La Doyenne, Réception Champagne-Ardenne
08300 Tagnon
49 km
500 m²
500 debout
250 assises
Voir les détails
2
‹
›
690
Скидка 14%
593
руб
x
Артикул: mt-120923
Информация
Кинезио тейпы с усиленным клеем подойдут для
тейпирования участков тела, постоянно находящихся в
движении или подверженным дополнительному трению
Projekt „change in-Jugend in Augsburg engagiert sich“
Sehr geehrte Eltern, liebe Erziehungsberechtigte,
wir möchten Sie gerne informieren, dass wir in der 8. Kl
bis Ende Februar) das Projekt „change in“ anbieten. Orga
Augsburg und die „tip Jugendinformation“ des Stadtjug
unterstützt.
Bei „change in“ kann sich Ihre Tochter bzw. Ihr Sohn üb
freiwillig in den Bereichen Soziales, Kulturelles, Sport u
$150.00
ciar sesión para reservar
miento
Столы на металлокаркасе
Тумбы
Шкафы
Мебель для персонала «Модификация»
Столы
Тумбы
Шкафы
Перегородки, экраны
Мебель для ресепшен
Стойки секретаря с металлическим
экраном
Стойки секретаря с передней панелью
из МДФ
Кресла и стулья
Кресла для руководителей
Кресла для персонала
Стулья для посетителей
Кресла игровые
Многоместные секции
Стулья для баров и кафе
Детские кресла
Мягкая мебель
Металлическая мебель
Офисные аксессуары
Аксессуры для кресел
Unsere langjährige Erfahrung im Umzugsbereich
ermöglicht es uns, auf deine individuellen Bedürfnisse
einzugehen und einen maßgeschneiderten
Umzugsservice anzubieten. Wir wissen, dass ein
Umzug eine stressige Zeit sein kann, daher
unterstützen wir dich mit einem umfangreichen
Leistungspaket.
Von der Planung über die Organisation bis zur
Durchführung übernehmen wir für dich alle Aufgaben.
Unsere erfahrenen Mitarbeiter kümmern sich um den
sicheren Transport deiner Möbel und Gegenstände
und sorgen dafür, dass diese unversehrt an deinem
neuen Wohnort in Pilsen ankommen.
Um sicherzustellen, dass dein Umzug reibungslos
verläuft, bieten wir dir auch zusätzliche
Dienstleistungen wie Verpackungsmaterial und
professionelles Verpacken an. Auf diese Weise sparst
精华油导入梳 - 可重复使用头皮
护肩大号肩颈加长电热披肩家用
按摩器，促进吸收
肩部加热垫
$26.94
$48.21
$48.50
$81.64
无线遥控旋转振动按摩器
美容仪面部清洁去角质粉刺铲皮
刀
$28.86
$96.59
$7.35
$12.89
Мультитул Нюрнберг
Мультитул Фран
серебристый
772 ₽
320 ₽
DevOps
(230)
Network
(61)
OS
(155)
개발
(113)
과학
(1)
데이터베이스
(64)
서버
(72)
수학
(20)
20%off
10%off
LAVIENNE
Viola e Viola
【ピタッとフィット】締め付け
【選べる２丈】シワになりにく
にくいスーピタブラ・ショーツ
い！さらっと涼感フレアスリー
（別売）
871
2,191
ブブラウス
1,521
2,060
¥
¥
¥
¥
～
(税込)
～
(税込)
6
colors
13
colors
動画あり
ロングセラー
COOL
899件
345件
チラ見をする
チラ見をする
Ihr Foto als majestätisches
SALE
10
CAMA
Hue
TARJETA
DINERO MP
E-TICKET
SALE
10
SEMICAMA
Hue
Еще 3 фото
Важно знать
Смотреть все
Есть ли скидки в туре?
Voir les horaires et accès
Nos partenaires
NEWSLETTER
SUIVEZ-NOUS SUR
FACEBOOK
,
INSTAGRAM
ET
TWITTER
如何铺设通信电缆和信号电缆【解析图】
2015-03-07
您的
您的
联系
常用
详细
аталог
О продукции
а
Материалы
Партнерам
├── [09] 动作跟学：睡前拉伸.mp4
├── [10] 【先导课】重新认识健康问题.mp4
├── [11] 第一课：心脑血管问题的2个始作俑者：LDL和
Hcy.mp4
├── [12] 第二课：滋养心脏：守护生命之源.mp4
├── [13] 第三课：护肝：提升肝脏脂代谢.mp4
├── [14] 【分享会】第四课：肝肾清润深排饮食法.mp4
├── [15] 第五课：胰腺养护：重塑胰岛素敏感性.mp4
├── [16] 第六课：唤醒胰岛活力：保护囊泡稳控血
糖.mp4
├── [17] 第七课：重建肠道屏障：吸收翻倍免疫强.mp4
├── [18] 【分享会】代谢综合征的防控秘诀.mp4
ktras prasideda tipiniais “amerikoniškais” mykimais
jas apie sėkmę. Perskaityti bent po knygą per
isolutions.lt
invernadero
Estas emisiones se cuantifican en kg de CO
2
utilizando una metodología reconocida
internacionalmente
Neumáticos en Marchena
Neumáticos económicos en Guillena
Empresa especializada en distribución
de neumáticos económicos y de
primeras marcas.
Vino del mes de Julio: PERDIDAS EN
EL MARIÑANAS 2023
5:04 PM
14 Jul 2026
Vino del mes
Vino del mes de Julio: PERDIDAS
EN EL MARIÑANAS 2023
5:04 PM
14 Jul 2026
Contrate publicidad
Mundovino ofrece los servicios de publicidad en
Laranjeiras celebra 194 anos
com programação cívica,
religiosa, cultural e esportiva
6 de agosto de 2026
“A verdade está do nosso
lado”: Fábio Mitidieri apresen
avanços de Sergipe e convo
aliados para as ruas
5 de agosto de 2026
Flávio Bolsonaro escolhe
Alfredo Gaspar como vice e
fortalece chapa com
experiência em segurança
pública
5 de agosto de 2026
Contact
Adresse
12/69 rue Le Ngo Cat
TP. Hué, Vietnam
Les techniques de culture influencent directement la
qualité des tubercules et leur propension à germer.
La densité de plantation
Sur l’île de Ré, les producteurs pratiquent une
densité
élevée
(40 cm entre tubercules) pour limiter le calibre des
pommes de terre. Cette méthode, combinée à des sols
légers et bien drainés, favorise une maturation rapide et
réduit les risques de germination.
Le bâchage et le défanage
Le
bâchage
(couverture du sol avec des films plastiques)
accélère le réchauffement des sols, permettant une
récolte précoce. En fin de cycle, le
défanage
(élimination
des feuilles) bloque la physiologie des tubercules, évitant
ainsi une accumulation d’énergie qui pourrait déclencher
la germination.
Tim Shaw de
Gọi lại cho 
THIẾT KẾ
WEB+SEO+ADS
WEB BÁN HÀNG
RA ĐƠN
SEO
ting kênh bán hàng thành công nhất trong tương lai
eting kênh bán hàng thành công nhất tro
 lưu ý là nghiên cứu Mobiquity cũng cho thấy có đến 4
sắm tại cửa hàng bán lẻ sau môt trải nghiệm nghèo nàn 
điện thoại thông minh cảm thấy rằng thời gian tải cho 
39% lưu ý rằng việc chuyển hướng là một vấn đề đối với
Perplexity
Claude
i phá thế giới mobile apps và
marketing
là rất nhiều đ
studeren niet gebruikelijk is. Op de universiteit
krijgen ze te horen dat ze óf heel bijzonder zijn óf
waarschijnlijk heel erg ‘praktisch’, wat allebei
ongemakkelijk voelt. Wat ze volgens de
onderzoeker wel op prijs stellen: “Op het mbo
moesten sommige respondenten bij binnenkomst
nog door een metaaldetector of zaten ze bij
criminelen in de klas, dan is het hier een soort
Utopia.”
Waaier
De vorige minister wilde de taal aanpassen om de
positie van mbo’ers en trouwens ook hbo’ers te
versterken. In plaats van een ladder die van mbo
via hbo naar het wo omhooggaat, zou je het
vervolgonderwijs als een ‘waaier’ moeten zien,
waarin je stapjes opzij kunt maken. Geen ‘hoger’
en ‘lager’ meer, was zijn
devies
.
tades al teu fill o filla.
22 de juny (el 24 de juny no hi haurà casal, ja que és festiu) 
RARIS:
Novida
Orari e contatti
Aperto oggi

▶ [DIRECTIONS FOR THIS TASK] Reproduce every line of the material above word for word, keeping its original order.

▶ [ANSWER TO THIS TASK]
La Doyenne, Réception Champagne-Ardenne
08300 Tagnon
49 km
500 m²
500 debout
250 assises
Voir les détails
2
‹
›
690
Скидка 14%
593
руб
x
Артикул: mt-120923
Информация
Кинезио тейпы с усиленным клеем подойдут для
тейпирования участков тела, постоянно находящихся в
движении или подверженным дополнительному трению
Projekt „change in-Jugend in Augsburg engagiert sich“
Sehr geehrte Eltern, liebe Erziehungsberechtigte,
wir möchten Sie gerne informieren, dass wir in der 8. Kl
bis Ende Februar) das Projekt „change in“ anbieten. Orga
Augsburg und die „tip Jugendinformation“ des Stadtjug
unterstützt.
Bei „change in“ kann sich Ihre Tochter bzw. Ihr Sohn üb
freiwillig in den Bereichen Soziales, Kulturelles, Sport u
$150.00
ciar sesión para reservar
miento
Столы на металлокаркасе
Тумбы
Шкафы
Мебель для персонала «Модификация»
Столы
Тумбы
Шкафы
Перегородки, экраны
Мебель для ресепшен
Стойки секретаря с металлическим
экраном
Стойки секретаря с передней панелью
из МДФ
Кресла и стулья
Кресла для руководителей
Кресла для персонала
Стулья для посетителей
Кресла игровые
Многоместные секции
Стулья для баров и кафе
Детские кресла
Мягкая мебель
Металлическая мебель
Офисные аксессуары
Аксессуры для кресел
Unsere langjährige Erfahrung im Umzugsbereich
ermöglicht es uns, auf deine individuellen Bedürfnisse
einzugehen und einen maßgeschneiderten
Umzugsservice anzubieten. Wir wissen, dass ein
Umzug eine stressige Zeit sein kann, daher
unterstützen wir dich mit einem umfangreichen
Leistungspaket.
Von der Planung über die Organisation bis zur
Durchführung übernehmen wir für dich alle Aufgaben.
Unsere erfahrenen Mitarbeiter kümmern sich um den
sicheren Transport deiner Möbel und Gegenstände
und sorgen dafür, dass diese unversehrt an deinem
neuen Wohnort in Pilsen ankommen.
Um sicherzustellen, dass dein Umzug reibungslos
verläuft, bieten wir dir auch zusätzliche
Dienstleistungen wie Verpackungsmaterial und
professionelles Verpacken an. Auf diese Weise sparst
精华油导入梳 - 可重复使用头皮
护肩大号肩颈加长电热披肩家用
按摩器，促进吸收
肩部加热垫
$26.94
$48.21
$48.50
$81.64
无线遥控旋转振动按摩器
美容仪面部清洁去角质粉刺铲皮
刀
$28.86
$96.59
$7.35
$12.89
Мультитул Нюрнберг
Мультитул Фран
серебристый
772 ₽
320 ₽
DevOps
(230)
Network
(61)
OS
(155)
개발
(113)
과학
(1)
데이터베이스
(64)
서버
(72)
수학
(20)
20%off
10%off
LAVIENNE
Viola e Viola
【ピタッとフィット】締め付け
【選べる２丈】シワになりにく
にくいスーピタブラ・ショーツ
い！さらっと涼感フレアスリー
（別売）
871
2,191
ブブラウス
1,521
2,060
¥
¥
¥
¥
～
(税込)
～
(税込)
6
colors
13
colors
動画あり
ロングセラー
COOL
899件
345件
チラ見をする
チラ見をする
Ihr Foto als majestätisches
SALE
10
CAMA
Hue
TARJETA
DINERO MP
E-TICKET
SALE
10
SEMICAMA
Hue
Еще 3 фото
Важно знать
Смотреть все
Есть ли скидки в туре?
Voir les horaires et accès
Nos partenaires
NEWSLETTER
SUIVEZ-NOUS SUR
FACEBOOK
,
INSTAGRAM
ET
TWITTER
如何铺设通信电缆和信号电缆【解析图】
2015-03-07
您的
您的
联系
常用
详细
аталог
О продукции
а
Материалы
Партнерам
├── [09] 动作跟学：睡前拉伸.mp4
├── [10] 【先导课】重新认识健康问题.mp4
├── [11] 第一课：心脑血管问题的2个始作俑者：LDL和
Hcy.mp4
├── [12] 第二课：滋养心脏：守护生命之源.mp4
├── [13] 第三课：护肝：提升肝脏脂代谢.mp4
├── [14] 【分享会】第四课：肝肾清润深排饮食法.mp4
├── [15] 第五课：胰腺养护：重塑胰岛素敏感性.mp4
├── [16] 第六课：唤醒胰岛活力：保护囊泡稳控血
糖.mp4
├── [17] 第七课：重建肠道屏障：吸收翻倍免疫强.mp4
├── [18] 【分享会】代谢综合征的防控秘诀.mp4
ktras prasideda tipiniais “amerikoniškais” mykimais
jas apie sėkmę. Perskaityti bent po knygą per
isolutions.lt
invernadero
Estas emisiones se cuantifican en kg de CO
2
utilizando una metodología reconocida
internacionalmente
Neumáticos en Marchena
Neumáticos económicos en Guillena
Empresa especializada en distribución
de neumáticos económicos y de
primeras marcas.
Vino del mes de Julio: PERDIDAS EN
EL MARIÑANAS 2023
5:04 PM
14 Jul 2026
Vino del mes
Vino del mes de Julio: PERDIDAS
EN EL MARIÑANAS 2023
5:04 PM
14 Jul 2026
Contrate publicidad
Mundovino ofrece los servicios de publicidad en
Laranjeiras celebra 194 anos
com programação cívica,
religiosa, cultural e esportiva
6 de agosto de 2026
“A verdade está do nosso
lado”: Fábio Mitidieri apresen
avanços de Sergipe e convo
aliados para as ruas
5 de agosto de 2026
Flávio Bolsonaro escolhe
Alfredo Gaspar como vice e
fortalece chapa com
experiência em segurança
pública
5 de agosto de 2026
Contact
Adresse
12/69 rue Le Ngo Cat
TP. Hué, Vietnam
Les techniques de culture influencent directement la
qualité des tubercules et leur propension à germer.
La densité de plantation
Sur l’île de Ré, les producteurs pratiquent une
densité
élevée
(40 cm entre tubercules) pour limiter le calibre des
pommes de terre. Cette méthode, combinée à des sols
légers et bien drainés, favorise une maturation rapide et
réduit les risques de germination.
Le bâchage et le défanage
Le
bâchage
(couverture du sol avec des films plastiques)
accélère le réchauffement des sols, permettant une
récolte précoce. En fin de cycle, le
défanage
(élimination
des feuilles) bloque la physiologie des tubercules, évitant
ainsi une accumulation d’énergie qui pourrait déclencher
la germination.
Tim Shaw de
Gọi lại cho 
THIẾT KẾ
WEB+SEO+ADS
WEB BÁN HÀNG
RA ĐƠN
SEO
ting kênh bán hàng thành công nhất trong tương lai
eting kênh bán hàng thành công nhất tro
 lưu ý là nghiên cứu Mobiquity cũng cho thấy có đến 4
sắm tại cửa hàng bán lẻ sau môt trải nghiệm nghèo nàn 
điện thoại thông minh cảm thấy rằng thời gian tải cho 
39% lưu ý rằng việc chuyển hướng là một vấn đề đối với
Perplexity
Claude
i phá thế giới mobile apps và
marketing
là rất nhiều đ
studeren niet gebruikelijk is. Op de universiteit
krijgen ze te horen dat ze óf heel bijzonder zijn óf
waarschijnlijk heel erg ‘praktisch’, wat allebei
ongemakkelijk voelt. Wat ze volgens de
onderzoeker wel op prijs stellen: “Op het mbo
moesten sommige respondenten bij binnenkomst
nog door een metaaldetector of zaten ze bij
criminelen in de klas, dan is het hier een soort
Utopia.”
Waaier
De vorige minister wilde de taal aanpassen om de
positie van mbo’ers en trouwens ook hbo’ers te
versterken. In plaats van een ladder die van mbo
via hbo naar het wo omhooggaat, zou je het
vervolgonderwijs als een ‘waaier’ moeten zien,
waarin je stapjes opzij kunt maken. Geen ‘hoger’
en ‘lager’ meer, was zijn
devies
.
tades al teu fill o filla.
22 de juny (el 24 de juny no hi haurà casal, ja que és festiu) 
RARIS:
Novida
Orari e contatti
Aperto oggi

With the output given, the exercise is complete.